Quoted text:
##########
Muslims: Let’s not pretend what the real distinction is here. McCain could have used “American values” or “Western values”, he chose a religious phrase because Iran is a Muslim nation. By saying our “Judeo-Christian values” McCain is implicitly saying “they have Muslim values, which are different (read: worse)”.
I’m not an idealist, and anyone who knows me can tell you I have no particular love for religion, and especially radical Islam. Islam has, at this point in history, a much larger proportion hostile, homicidal, repressive and bigoted proponents than either Christianity or Judaism. But the term”Judeo-Christian” values, if used when speaking about Muslim people, has a clear message; Muslim values are fundamentally different from ours. Islam, by definition, is morally different, and Muslims cannot share our values. This is, of course, not a unique position. Many people hold it, and not all of them are Christians, or even religious. What it is is deeply flawed. Turkish Muslims are a prime example of how moderation is possible in Islam, but yet many will continue to see Muslims as a whole as fundamentally different from the rest of us, and insultingly dismiss moderates as exceptions or even “not real Muslims”. Words like Senator McCain’s do not help.
American Muslims: They deserve a spot all their own because they are in a special position to be doubly offended. Not only does this use of words demean Muslims, it says that they cannot be fundamentally American and fundamentally Muslim at the same time. Since we (Americans) have “Judeo-Christian” values (not Muslim values) an American Muslim is either not included as a Muslim or as an American.
All American non-Christians and non-Jews: Guess what? We exist! There are Hindus and Buddhists and Atheists and Agnostics all accross this great land of ours. I am not amused by hearing that my values, because I’m not Christian nor am I Jewish (sidenote: Do “Judeo-Christian values” include Orthodox Jewish ones?), I do not quite belong to that favored values group. Now, it can be argued that in fact I am influenced by this set of values by virtue of having grown up in a western nation, but the implication still is that my values are in fact rubbed off on me by a set of religious beliefs that I do not share, and that without those beliefs I would not have the requisite values.
##########
Exercise instructions:
1: Duplicate the part of the McCain commentary that opens with the words containing "American Muslims: They" and closes with "as an American.".
2: Condense the paragraph of the McCain commentary that begins "American Muslims: They deserve a spot" into a shorter version that keeps its main points.
3: Write the next part of the McCain commentary, picking up after its last sentence.
The listing after the McCain commentary isn't needed.

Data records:
##########
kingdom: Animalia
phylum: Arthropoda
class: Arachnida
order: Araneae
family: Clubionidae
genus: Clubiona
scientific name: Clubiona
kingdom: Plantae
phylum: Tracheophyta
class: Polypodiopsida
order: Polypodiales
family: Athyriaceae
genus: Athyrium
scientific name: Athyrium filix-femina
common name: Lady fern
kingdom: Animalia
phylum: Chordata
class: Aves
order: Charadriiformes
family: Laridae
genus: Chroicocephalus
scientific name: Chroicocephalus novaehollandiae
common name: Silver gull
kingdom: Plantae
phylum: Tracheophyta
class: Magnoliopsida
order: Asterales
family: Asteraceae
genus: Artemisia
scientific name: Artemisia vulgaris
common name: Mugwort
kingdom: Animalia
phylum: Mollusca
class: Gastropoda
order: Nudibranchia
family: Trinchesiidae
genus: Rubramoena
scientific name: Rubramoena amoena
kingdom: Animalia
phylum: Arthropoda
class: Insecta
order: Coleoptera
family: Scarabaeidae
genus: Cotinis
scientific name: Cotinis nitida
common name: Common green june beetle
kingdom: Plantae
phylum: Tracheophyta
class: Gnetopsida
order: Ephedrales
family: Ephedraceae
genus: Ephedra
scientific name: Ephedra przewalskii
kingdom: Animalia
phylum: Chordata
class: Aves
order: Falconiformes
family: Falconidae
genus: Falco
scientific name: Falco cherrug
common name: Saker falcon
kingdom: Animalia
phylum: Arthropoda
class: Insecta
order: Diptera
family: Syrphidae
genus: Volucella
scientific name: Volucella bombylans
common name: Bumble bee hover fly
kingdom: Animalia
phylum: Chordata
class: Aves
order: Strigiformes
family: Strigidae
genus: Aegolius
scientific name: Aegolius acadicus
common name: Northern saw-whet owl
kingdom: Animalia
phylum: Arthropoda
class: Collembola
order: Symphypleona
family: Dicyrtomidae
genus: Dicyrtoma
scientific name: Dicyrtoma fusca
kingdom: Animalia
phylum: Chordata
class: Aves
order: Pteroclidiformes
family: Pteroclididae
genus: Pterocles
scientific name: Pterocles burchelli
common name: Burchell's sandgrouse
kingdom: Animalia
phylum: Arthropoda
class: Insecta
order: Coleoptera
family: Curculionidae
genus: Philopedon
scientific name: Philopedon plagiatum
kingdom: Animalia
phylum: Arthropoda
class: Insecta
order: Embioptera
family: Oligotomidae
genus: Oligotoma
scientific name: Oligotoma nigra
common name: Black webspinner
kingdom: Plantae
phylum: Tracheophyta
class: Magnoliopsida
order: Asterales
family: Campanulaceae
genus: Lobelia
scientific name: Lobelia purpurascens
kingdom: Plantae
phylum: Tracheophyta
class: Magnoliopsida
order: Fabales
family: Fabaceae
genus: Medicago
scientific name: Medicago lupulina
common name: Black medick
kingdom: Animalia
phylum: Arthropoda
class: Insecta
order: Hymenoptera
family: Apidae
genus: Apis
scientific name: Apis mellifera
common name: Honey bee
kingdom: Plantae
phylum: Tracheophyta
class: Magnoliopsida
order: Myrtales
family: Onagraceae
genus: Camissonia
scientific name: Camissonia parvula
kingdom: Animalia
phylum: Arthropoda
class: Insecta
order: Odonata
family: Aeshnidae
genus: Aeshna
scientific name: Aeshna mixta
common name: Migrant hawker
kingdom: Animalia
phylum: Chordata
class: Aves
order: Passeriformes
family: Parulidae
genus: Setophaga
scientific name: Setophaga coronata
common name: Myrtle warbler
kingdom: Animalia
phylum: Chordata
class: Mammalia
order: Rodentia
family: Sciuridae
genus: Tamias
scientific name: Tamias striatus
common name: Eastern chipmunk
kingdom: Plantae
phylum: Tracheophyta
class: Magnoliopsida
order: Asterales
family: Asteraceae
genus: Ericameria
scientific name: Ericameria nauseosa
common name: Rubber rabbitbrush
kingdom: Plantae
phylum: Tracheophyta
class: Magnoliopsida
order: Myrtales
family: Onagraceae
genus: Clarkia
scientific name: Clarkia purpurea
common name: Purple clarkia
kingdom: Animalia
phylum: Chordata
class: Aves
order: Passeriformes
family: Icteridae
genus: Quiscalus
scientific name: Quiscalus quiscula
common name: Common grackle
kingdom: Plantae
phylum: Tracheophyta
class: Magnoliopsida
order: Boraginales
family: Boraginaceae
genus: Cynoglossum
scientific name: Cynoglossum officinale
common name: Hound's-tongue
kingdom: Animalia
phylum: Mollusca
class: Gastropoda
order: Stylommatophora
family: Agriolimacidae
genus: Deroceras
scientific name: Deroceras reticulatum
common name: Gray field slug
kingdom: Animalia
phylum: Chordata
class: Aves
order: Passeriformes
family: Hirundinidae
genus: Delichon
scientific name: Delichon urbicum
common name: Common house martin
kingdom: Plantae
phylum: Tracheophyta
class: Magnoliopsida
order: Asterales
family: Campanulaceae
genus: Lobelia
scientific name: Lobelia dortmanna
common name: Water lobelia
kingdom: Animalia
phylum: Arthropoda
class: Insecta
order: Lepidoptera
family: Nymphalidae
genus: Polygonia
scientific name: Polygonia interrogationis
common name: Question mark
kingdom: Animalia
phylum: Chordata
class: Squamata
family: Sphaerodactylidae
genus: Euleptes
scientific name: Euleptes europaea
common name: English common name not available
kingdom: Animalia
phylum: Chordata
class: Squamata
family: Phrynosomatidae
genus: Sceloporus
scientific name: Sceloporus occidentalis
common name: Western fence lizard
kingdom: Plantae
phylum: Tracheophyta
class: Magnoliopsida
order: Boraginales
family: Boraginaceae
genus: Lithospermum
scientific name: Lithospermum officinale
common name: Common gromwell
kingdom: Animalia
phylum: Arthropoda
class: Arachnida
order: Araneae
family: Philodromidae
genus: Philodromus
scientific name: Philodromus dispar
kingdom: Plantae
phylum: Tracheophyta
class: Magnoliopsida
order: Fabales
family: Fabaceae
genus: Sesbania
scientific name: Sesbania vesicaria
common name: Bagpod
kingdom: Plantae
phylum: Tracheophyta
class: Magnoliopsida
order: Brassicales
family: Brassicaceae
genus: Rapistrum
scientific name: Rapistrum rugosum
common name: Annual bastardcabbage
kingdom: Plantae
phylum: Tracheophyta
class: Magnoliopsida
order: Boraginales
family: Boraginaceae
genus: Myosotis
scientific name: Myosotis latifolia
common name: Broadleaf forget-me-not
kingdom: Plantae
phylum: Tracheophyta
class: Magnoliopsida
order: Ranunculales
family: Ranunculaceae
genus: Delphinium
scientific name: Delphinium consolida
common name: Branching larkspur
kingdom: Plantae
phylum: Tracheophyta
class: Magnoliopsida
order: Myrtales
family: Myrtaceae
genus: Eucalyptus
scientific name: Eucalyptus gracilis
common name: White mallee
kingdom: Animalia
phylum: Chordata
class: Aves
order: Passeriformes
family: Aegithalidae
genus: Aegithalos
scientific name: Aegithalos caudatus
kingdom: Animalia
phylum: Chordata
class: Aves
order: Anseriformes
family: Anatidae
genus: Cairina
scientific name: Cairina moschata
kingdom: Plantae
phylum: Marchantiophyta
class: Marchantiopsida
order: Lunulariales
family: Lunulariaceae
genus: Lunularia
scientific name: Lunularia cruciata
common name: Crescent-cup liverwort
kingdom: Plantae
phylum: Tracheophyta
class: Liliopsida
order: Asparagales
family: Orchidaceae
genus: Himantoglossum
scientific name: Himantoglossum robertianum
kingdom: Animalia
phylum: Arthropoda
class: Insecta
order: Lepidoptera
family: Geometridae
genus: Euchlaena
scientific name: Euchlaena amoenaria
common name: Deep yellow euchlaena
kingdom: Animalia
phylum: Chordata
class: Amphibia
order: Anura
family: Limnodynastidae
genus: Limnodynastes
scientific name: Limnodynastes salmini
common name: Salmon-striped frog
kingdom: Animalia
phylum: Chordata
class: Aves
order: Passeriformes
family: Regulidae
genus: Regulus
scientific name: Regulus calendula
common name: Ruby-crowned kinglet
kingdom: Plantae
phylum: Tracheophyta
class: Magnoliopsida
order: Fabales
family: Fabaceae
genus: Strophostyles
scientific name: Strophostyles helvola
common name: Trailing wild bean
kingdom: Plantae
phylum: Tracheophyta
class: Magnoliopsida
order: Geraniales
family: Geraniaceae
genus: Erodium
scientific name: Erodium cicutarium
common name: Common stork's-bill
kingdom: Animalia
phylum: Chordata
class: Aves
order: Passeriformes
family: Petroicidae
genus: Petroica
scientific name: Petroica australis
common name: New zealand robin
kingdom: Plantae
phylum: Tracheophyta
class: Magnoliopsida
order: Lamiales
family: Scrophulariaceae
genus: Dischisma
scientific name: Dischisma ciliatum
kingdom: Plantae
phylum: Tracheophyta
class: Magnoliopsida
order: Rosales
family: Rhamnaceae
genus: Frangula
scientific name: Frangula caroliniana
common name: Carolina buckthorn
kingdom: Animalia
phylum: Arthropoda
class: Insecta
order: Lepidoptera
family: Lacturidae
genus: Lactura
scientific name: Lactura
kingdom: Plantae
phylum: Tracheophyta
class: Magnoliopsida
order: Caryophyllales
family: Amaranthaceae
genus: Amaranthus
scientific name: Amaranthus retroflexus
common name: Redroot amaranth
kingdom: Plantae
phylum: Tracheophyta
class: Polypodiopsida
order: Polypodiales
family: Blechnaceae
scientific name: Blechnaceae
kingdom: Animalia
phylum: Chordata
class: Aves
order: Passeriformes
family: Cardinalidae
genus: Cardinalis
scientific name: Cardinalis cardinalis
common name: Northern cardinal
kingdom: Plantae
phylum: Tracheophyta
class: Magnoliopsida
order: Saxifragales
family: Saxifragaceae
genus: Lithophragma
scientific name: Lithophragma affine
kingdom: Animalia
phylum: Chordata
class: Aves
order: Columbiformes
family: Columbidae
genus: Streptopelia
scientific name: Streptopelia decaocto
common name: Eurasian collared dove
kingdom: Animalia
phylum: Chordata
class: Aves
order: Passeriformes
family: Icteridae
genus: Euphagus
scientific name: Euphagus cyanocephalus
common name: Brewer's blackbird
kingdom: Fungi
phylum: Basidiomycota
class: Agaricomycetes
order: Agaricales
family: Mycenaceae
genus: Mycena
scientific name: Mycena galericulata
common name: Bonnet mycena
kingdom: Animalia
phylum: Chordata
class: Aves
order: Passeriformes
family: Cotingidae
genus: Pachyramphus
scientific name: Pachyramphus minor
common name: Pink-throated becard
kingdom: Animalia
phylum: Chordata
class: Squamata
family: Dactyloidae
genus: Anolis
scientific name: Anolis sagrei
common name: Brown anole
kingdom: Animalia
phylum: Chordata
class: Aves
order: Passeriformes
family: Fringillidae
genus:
##########
Responses in order:
1:
American Muslims: They deserve a spot all their own because they are in a special position to be doubly offended. Not only does this use of words demean Muslims, it says that they cannot be fundamentally American and fundamentally Muslim at the same time. Since we (Americans) have “Judeo-Christian” values (not Muslim values) an American Muslim is either not included as a Muslim or as an American.

2: American Muslims are doubly offended by the phrase. It demeans Muslims, and it also implies that a person cannot be fundamentally American and fundamentally Muslim at once. If Americans hold "Judeo-Christian" rather than Muslim values, then an American Muslim is left out either as a Muslim or as an American.

3:
Do I think McCain was purposfully trying to insult the above groups? No, of course not, he was trying to set up an “Us vs. Them” argument. In doing so he used very imprudent words. He could have easily said “Western Values”. He may not care, since he probably isn’t worried about offending all five of his Muslim supporters and nine of his Atheist supports, but I happen to think that someone striving to be the president of the United States of America should not use exclusionary language.










He didn’t say "Western Values" because what he really meant was "Republican values". That’s what conservatives mean when they say "Judeo-Christian values". Anyone who doesn’t believe like them/live like them is someone who doesn’t share those values.
So what ? he can say that anytime, it is true. They on the other side say much worse things and no one cares. I am tired of this politically correct thing of ours we have to exhibit at all times. That will be our downfall
You think James? You clearly then support a seperation between American Muslims and American Christians /Jews just because some extreme so called Muslim maniac leaders in the Middle East try to undermine your religion or your country when US is invading Iraq.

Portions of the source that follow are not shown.